Они распрощались в «Обществе «Знание», и когда Мастаев попал в фойе Дома политического просвещения, там был непривычный полумрак, пустота, и почему-то ковров уже нет. По холодному мрамору каждый шаг как колокол звенит, ни одна лампочка не горит, только там, где «Секция пропаганды и агитации», освещено новое название «Братство: перестройка, гласность, демократия».
Ваха хотел было возвратиться в «Общество «Знание», как вдруг его напугал голос сверху:
— Мастаев, ты что забыл? — Кныш уже на втором этаже, облокотившись на мраморные перила, курит.
— Э-э-э, тут, по-моему, ошибка в названии, после «Братство» двоеточие надо убрать, и далее.

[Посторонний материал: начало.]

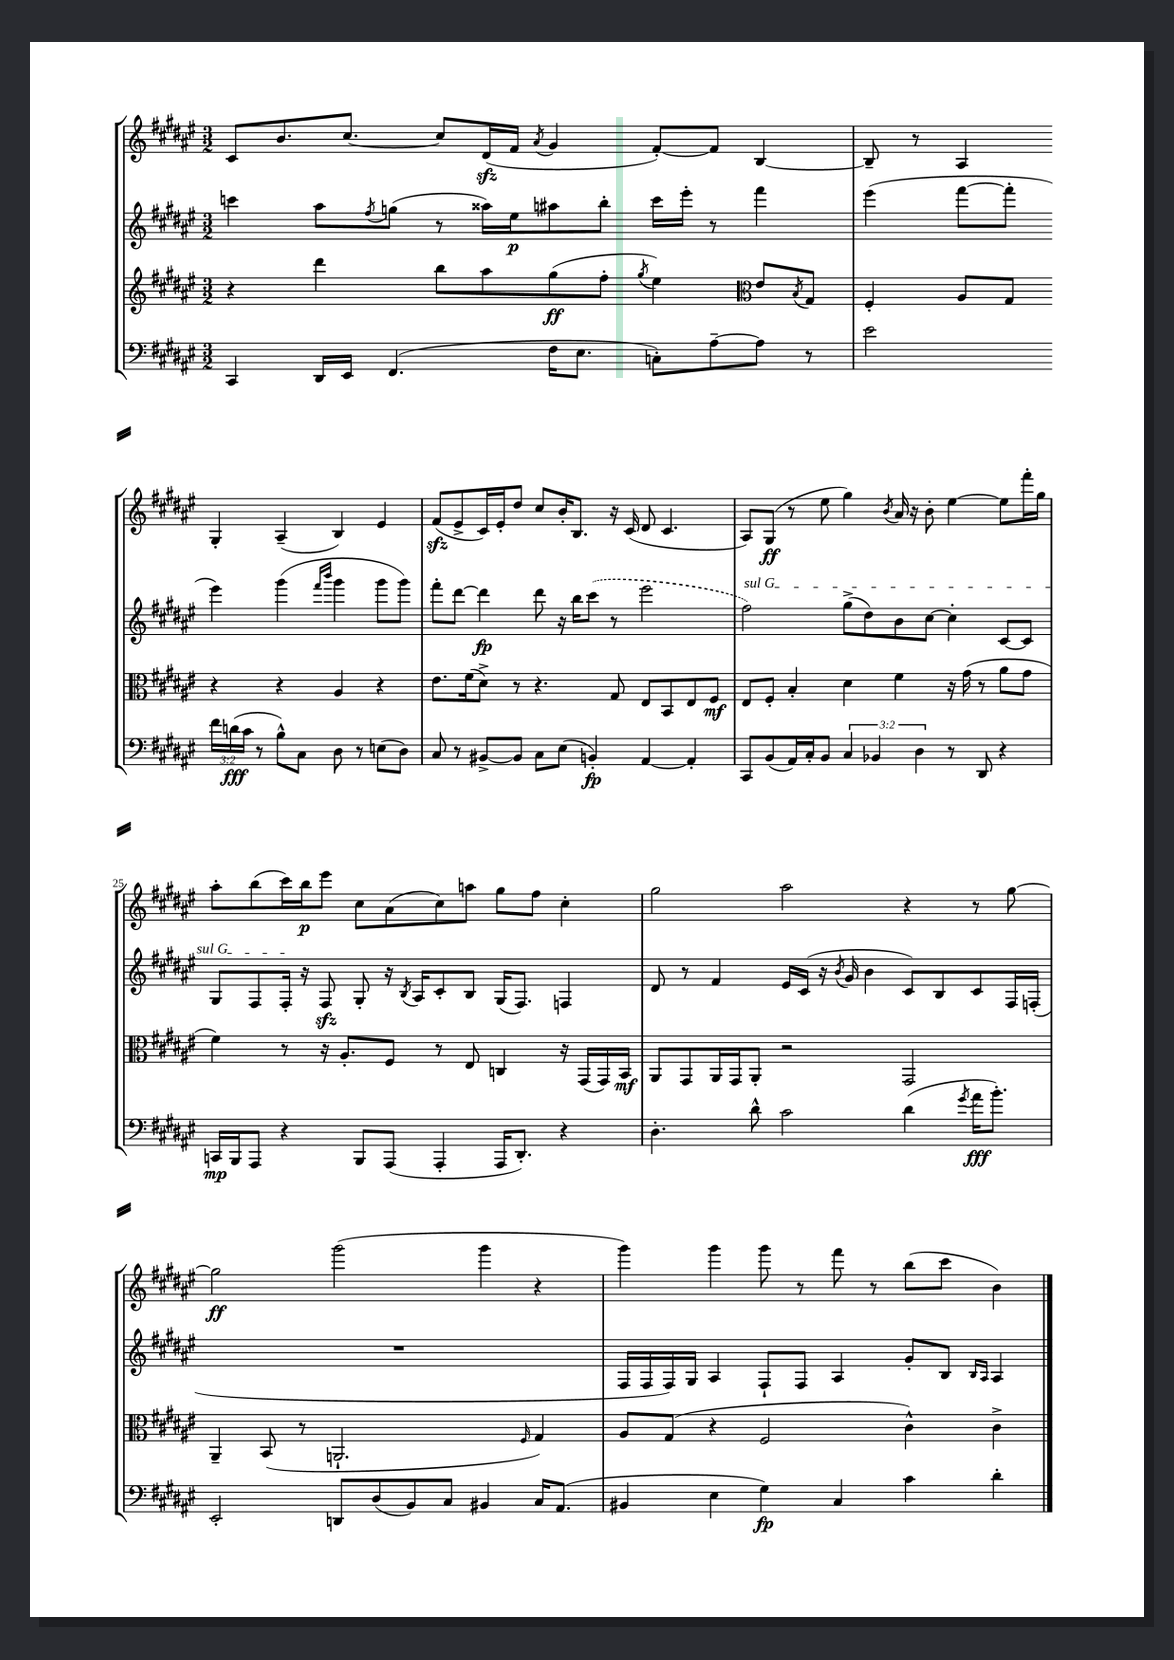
<<
\new StaffGroup <<
\new Staff = "s0" {
    \clef treble \key fis \major \numericTimeSignature \time 3/2
    cis'8 b'8. cis''8.~ cis''8 dis'16\sfz( fis'16 \acciaccatura { ais'8 } gis'4 fis'8~-.) fis'8 b4~ |
    b8-- r8 ais4 gis4-. ais4--( b4) eis'4 |
    fis'8\sfz( eis'8-> cis'16) eis'16-. dis''8 cis''8 b'16-. b8. r16 cis'16( dis'8 cis'4. |
    ais8) gis8\ff( r8 eis''8 gis''4) \acciaccatura { b'8 } ais'16 r16 b'8-. eis''4~ eis''8 fis'''16-. gis''16 |
    ais''8-. b''8( cis'''16) b''16\p eis'''8 cis''8 ais'8( cis''8) a''8 gis''8 fis''8 cis''4-. |
    gis''2 ais''2 r4 r8 gis''8~ |
    gis''2\ff gis'''2( gis'''4 r4 |
    gis'''4) gis'''4 gis'''8 r8 fis'''8 r8 b''8( cis'''8 b'4) \bar "|." |
}
\new Staff = "s1" {
    \clef treble \key fis \major \numericTimeSignature \time 3/2
    c'''4 ais''8 \acciaccatura { fis''8 } g''8( r8 aisis''16) eis''16\p ais''8 b''8-. c'''16 eis'''16-. r8 fis'''4 |
    eis'''4( fis'''8~ fis'''8-. eis'''4) gis'''4( \grace { fis'''16 b'''16 } gis'''4 gis'''8 gis'''8) |
    fis'''8-. dis'''8~ dis'''4\fp dis'''8 r16 b''16 \once \slurDashed cis'''8( r8 eis'''2 |
    \once \override TextSpanner.bound-details.left.text = \markup { \italic "sul G" } fis''2\startTextSpan) gis''8->( dis''8) b'8 cis''8~ cis''4-. cis'8~ cis'8 |
    gis8 fis8 fis16-.\stopTextSpan r16 fis8\sfz gis8-. r16 \acciaccatura { b8 } ais16 cis'8-. b8 gis16( fis8.) f4 |
    dis'8 r8 fis'4 eis'16 cis'16( r16 \acciaccatura { b'8 } gis'16 b'4 cis'8) b8 cis'8 fis16 f16-.( |
    R1. |
    fis16 fis16 fis16) gis16 ais4 fis8-! fis8 ais4 gis'8-. b8 \grace { b16 ais16 } ais4 \bar "|." |
}
\new Staff = "s2" {
    \clef treble \key fis \major \numericTimeSignature \time 3/2
    r4 dis'''4 b''8 ais''8 gis''8\ff( fis''8-. \acciaccatura { gis''8 } eis''4) \clef alto eis'8 \acciaccatura { b8 } gis8 |
    fis4-. ais8 gis8 r4 r4 ais4 r4 |
    eis'8. fis'16( dis'8->) r8 r4. gis8 eis8 b,8 eis8 fis8\mf |
    eis8 fis8-. b4-. dis'4 fis'4 r16 gis'16( r8 ais'8 gis'8 |
    fis'4) r8 r16 ais8.-. fis8 r8 eis8 c4 r16 gis,16( gis,16) b,16\mf |
    ais,8 gis,8 ais,16 gis,16 ais,8-. r2 gis,2 |
    ais,4-- b,8( r8 a,2.-! \grace { fis16 } gis4) |
    ais8 gis8( r4 fis2 cis'4-^) cis'4-> \bar "|." |
}
\new Staff = "s3" {
    \clef bass \key fis \major \numericTimeSignature \time 3/2 \override Staff.TupletNumber.text = #tuplet-number::calc-fraction-text
    cis,4 dis,16 eis,16 fis,4.( fis16 eis8. c8-.) ais8~-- ais8 r8 |
    eis'2 \tuplet 3/2 { fis'16 d'16\fff( cis'16 } r8 b8-^) cis8 dis8 r8 e8( dis8) |
    cis8 r8 bis,8~-> bis,8 cis8 eis8( b,4-.\fp) ais,4~ ais,4-. |
    cis,8 b,8( ais,16) cis16-. b,8 \tuplet 3/2 { cis4 bes,4 dis4 } r8 dis,8 r4 |
    c,16\mp b,,16 ais,,8 r4 b,,8 ais,,8( ais,,4-. ais,,16 dis,8.-.) r4 |
    dis4.-. dis'8-^ cis'2 dis'4( \acciaccatura { gis'8 } ais'16\fff b'8.-.) |
    eis,2-. d,8 dis8( b,8) cis8 bis,4 cis16 ais,8.( |
    bis,4 eis4 gis4\fp) cis4 cis'4 dis'4-. \bar "|." |
}
>>
>>
\layout { \context { \Score currentBarNumber = #21 \override BarNumber.break-visibility = ##(#f #t #t) barNumberVisibility = #(every-nth-bar-number-visible 5) } }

— Где? — перебил его Кныш, сделал несколько шагов. — Вот идиоты, только списывать могут. А ты, товарищ Мастаев, молодец! Все-таки в тебе рабоче-крестьянская бдительность. Иди, все исправим.
Улицы Грозного в фонарях, однако весь город так густо засажен деревьями, что как и в фойе, прохладно, сыровато, тишина, лишь где-то у Главпочты на повороте заскрипел припозднившийся трамвай. Мастаев почему-то глянул вверх, как там символы СССР, а их уже нет. Точнее, не видно. Только на фоне темно-фиолетового неба черный, кажется, колышется флаг, и рядом полумесяц со звездой.
То ли от свежести ночи, то ли вспомнив расстрельный ордер, Мастаев, ежась, вздрогнул. И все же карман приятно утяжелен, мать, наверное, волнуется. Он дворами напрямую побежал домой, и уже у ступенек случайно глянул вверх: на своем балконе стоит Кныш, в майке, курит, как обычно, облокотившись о перила.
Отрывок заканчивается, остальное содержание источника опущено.